Contempt hearing set over judge’s order requiring vaccine
ABERDEEN, S.D. (AP) — A federal judge in Aberdeen will decide whether three members of the U.S. Marshals Service should be found in civil contempt over his requirement to have everyone in his courtroom vaccinated for the coronavirus.
Judge Charles Kornmann notified courthouse employees in March that the vaccinations would be required in order to provide the safest environment for everyone.
The U.S. marshal for South Dakota, Daniel Mosteller, responded to the judge, telling him the U.S. Marshals Service is not requiring employees to get the vaccine and that they will not provide their vaccination status to the court.
Kornmann held his first courtroom session for the year on May 10. The U.S. marshal who brought the first defendant into the courtroom refused to disclose her vaccination status, Aberdeen American News reported.
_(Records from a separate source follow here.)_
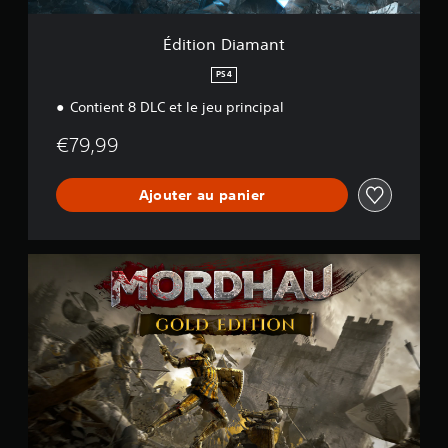
a
n
t
Édition Diamant
PS4
Contient 8 DLC et le jeu principal
€79,99
Ajouter au panier
G
o
l
d
E
d
i
t
i
o
n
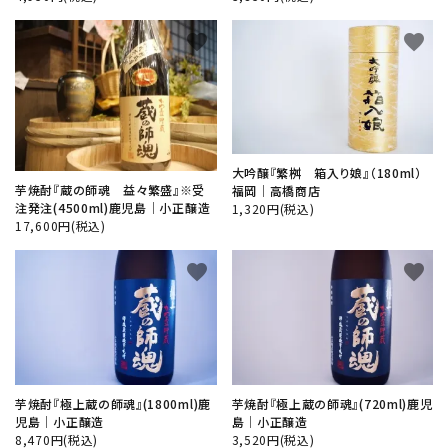
favorite
favorite
大吟醸『繁桝 箱入り娘』（180ml）
芋焼酎『蔵の師魂 益々繁盛』※受
福岡│高橋商店
注発注(4500ml)鹿児島│小正醸造
1,320円(税込)
17,600円(税込)
favorite
favorite
芋焼酎『極上蔵の師魂』(1800ml)鹿
芋焼酎『極上蔵の師魂』(720ml)鹿児
児島│小正醸造
島│小正醸造
8,470円(税込)
3,520円(税込)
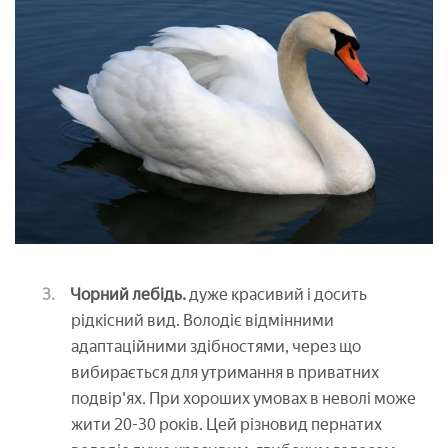
Чорний лебідь.
дуже красивий і досить
рідкісний вид. Володіє відмінними
адаптаційними здібностями, через що
вибирається для утримання в приватних
подвір'ях. При хороших умовах в неволі може
жити 20-30 років. Цей різновид пернатих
As a result, Kornmann told the marshal to leave and pulled in a different deputy marshal to sit in the courtroom.
Chief deputy marshal, Stephen Houghtaling, told Kornmann by phone that the remaining defendants scheduled for hearings had been removed from the courthouse because the marshals service didn’t think it could keep the courtroom secure without two marshals in the room.
Kornmann noted that the marshals service hasn’t followed that practice in the past.
The judge ordered Mosteller, Houghtaling and the chief of staff for the U.S. Marshals Service, John Kilgallon, to appear at a hearing June 14.